PHOENIX -- Doug Melvin's Spring Training office is dominated by a bank of windows overlooking Maryvale Baseball Park, but it's not the room's most interesting feature. The west wall holds a huge dry-erase board with the Brewers' internal depth chart, a work in progress sure to see some changes in the six weeks before Opening Day.
Pointing at the names on that board Saturday morning, the veteran general manager forcefully rebutted the notion that the Brewers should have done more over the winter to address last season's collapse.

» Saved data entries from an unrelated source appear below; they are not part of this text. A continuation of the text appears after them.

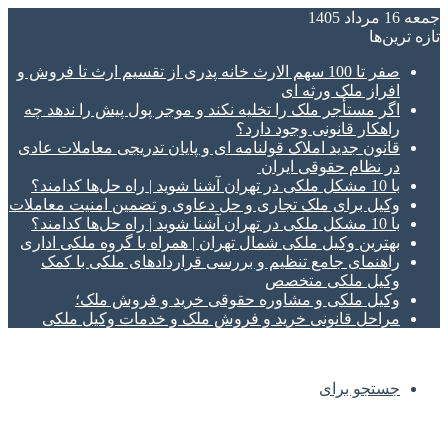
جمعه 16 مرداد 1405
تازه‌ ترین‌ها
صفر تا 100 سهم الارث خانه پدری از تقسیم ارث تا فروش و
افراز ملک ورثه ای
اگر مستأجر ملک را تخلیه نکند و موجر پول پیش را ندهد چه
راهکار قانونی وجود دارد؟
قانون جدید املاک قولنامه ای و پایان تدریجی معاملات عادی
در نظام حقوقی ایران
با 10 مشکل ملکی در تهران آشنا شوید | راه حل‌ها کدامند؟
وکیل برای ملک تجاری و حل دعاوی و تضمین امنیت معاملات
با 10 مشکل ملکی در تهران آشنا شوید | راه حل‌ها کدامند؟
بهترین وکیل ملکی شمال تهران | همراه با گروه ملکی اداری
راهنمای جامع تنظیم و بررسی قراردادهای ملکی با کمک
وکیل ملکی متخصص
وکیل ملکی و مشاوره حقوقی خرید و فروش ملک؛
مراحل قانونی خرید و فروش ملک و خدمات وکیل ملکی
جستجو برای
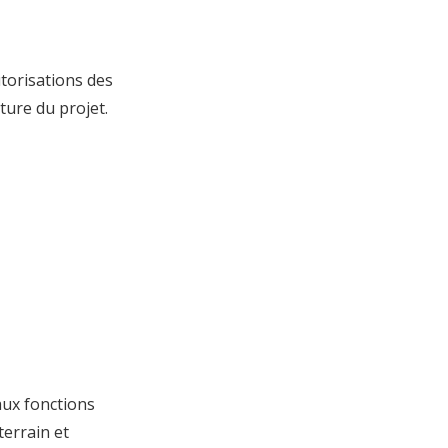
utorisations des
ature du projet.
aux fonctions
terrain et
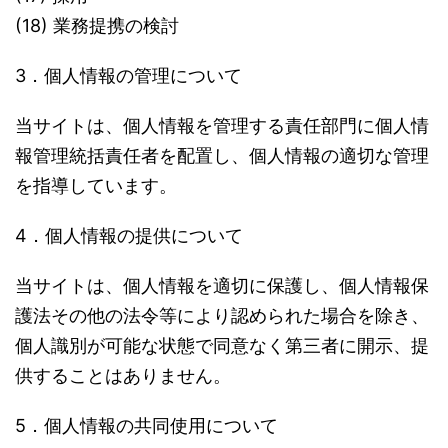
(18) 業務提携の検討
3．個人情報の管理について
当サイトは、個人情報を管理する責任部門に個人情
報管理統括責任者を配置し、個人情報の適切な管理
を指導しています。
4．個人情報の提供について
当サイトは、個人情報を適切に保護し、個人情報保
護法その他の法令等により認められた場合を除き、
個人識別が可能な状態で同意なく第三者に開示、提
供することはありません。
5．個人情報の共同使用について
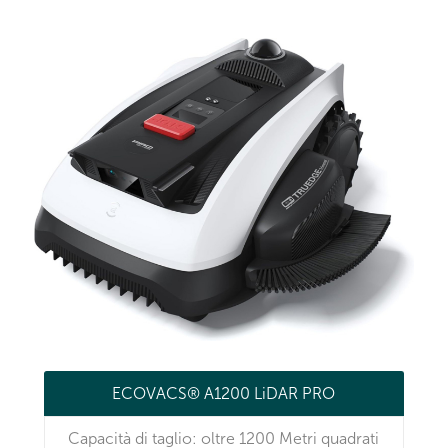
ECOVACS® A1200 LiDAR PRO
Capacità di taglio: oltre 1200 Metri quadrati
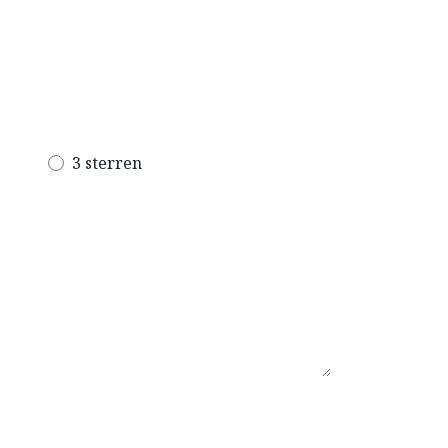
3 sterren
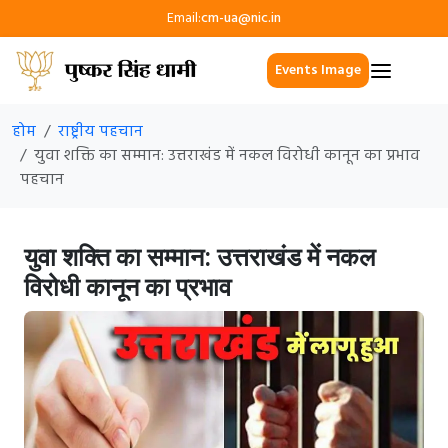
Email:
cm-ua@nic.in
Events Image
होम
राष्ट्रीय पहचान
युवा शक्ति का सम्मान: उत्तराखंड में नकल विरोधी कानून का प्रभाव
पहचान
युवा शक्ति का सम्मान: उत्तराखंड में नकल
विरोधी कानून का प्रभाव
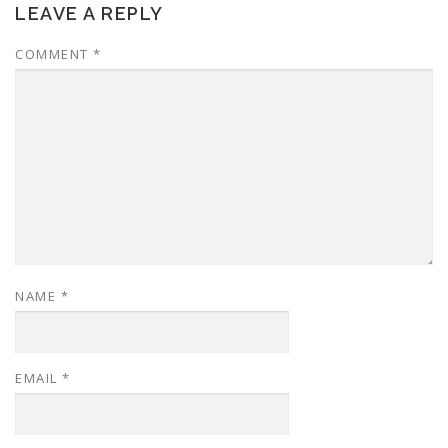
LEAVE A REPLY
COMMENT
*
NAME
*
EMAIL
*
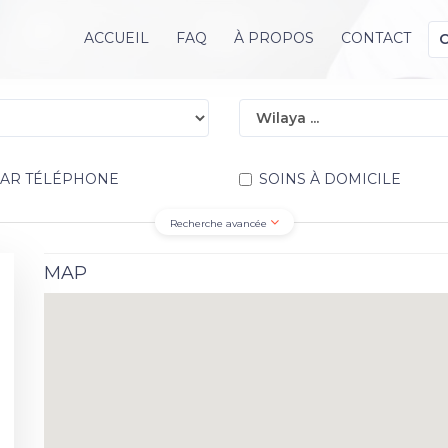
ACCUEIL
FAQ
À PROPOS
CONTACT
PAR TÉLÉPHONE
SOINS À DOMICILE
Recherche avancée
MAP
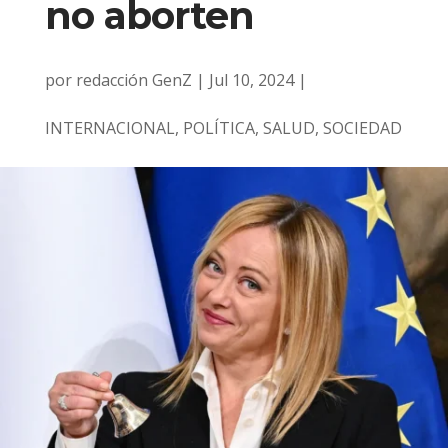
no aborten
por
redacción GenZ
|
Jul 10, 2024
|
INTERNACIONAL
,
POLÍTICA
,
SALUD
,
SOCIEDAD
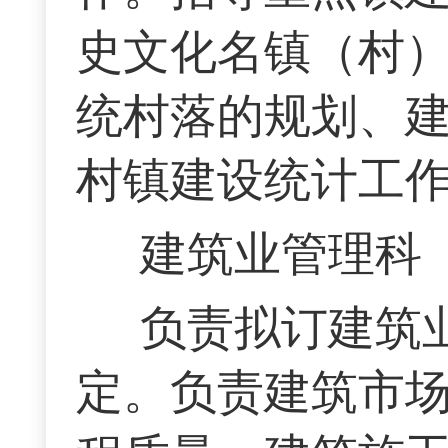
史文化名镇（村
统村落的规划、
村镇建设统计工
建筑业管理科
负责拟订建筑
定。负责建筑市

"You guys have been writing we didn't do much to turn the club over or whatever," Melvin said. "I don't know how you see that. Almost a third of the club is not here that was here last year. You guys keep writing that we didn't do anything, but you don't have Rickie Weeks here, [Marco] Estrada's not here, [Yovani] Gallardo's not here, Zach Duke's not here, [Mark] Reynolds is not here, [Lyle] Overbay's not here."
When it was suggested that most of those players were in secondary roles, Melvin said, "I don't know why we would turn over the regulars. Why would you turn over [Ryan] Braun, [Carlos] Gomez, [Jonathan] Lucroy, [Jean] Segura?
"If you look at our club from Spring Training at this time last year and now, it's a huge turnover. A lot of new faces. We didn't go trade Lucroy or Braun like Oakland traded Josh Donaldson. That's the thing. We didn't do like the Braves and trade [Justin] Upton. They're sort of transitioning. We believe there's good enough talent to compete.
"We won 82 ballgames. We're frustrated that we didn't play well down the stretch, but we won 82 and there's such a fine line from 80 wins to 90 wins. That can be overcome by better play. Sometimes the best way to improve your club is the individuals on the club."
In his case for improvement over this time last season, Melvin counts the Brewers' 2014 in-season additions, including outfielder Gerardo Parra and relievers Jonathan Broxton and Jeremy Jeffress. In October, the Brewers addressed first base by acquiring Adam Lind. In January, they traded Gallardo to Texas and opened a spot in the starting rotation for former top prospect Jimmy Nelson, adding two young players in the process (reliever Corey Knebel and infielder Luis Sardinas) who could crack the Opening Day roster this year.
Melvin did acknowledge the Brewers are not deep in the starting rotation, which has only five established pitchers for as many spots. The initial backup is right-handed prospect Taylor Jungmann, who has never pitched in the Major Leagues. The Brewers also will "stretch out" right-hander Michael Blazek as a starting pitcher this spring, and he's currently next after Jungmann on the depth chart.
"There's going to be some guys that are out there," Melvin said, referring to the potential for an addition this spring. "You have to have flexibility with that sixth spot, someone who can go up and down."
Will Melvin more actively seek pitching during this Spring Training compared to years past?
"Probably your eyes are open a little bit more, because we knew we had [Mike] Fiers and Nelson down there last year," he said. "You just hope you don't have injuries the first part of the year."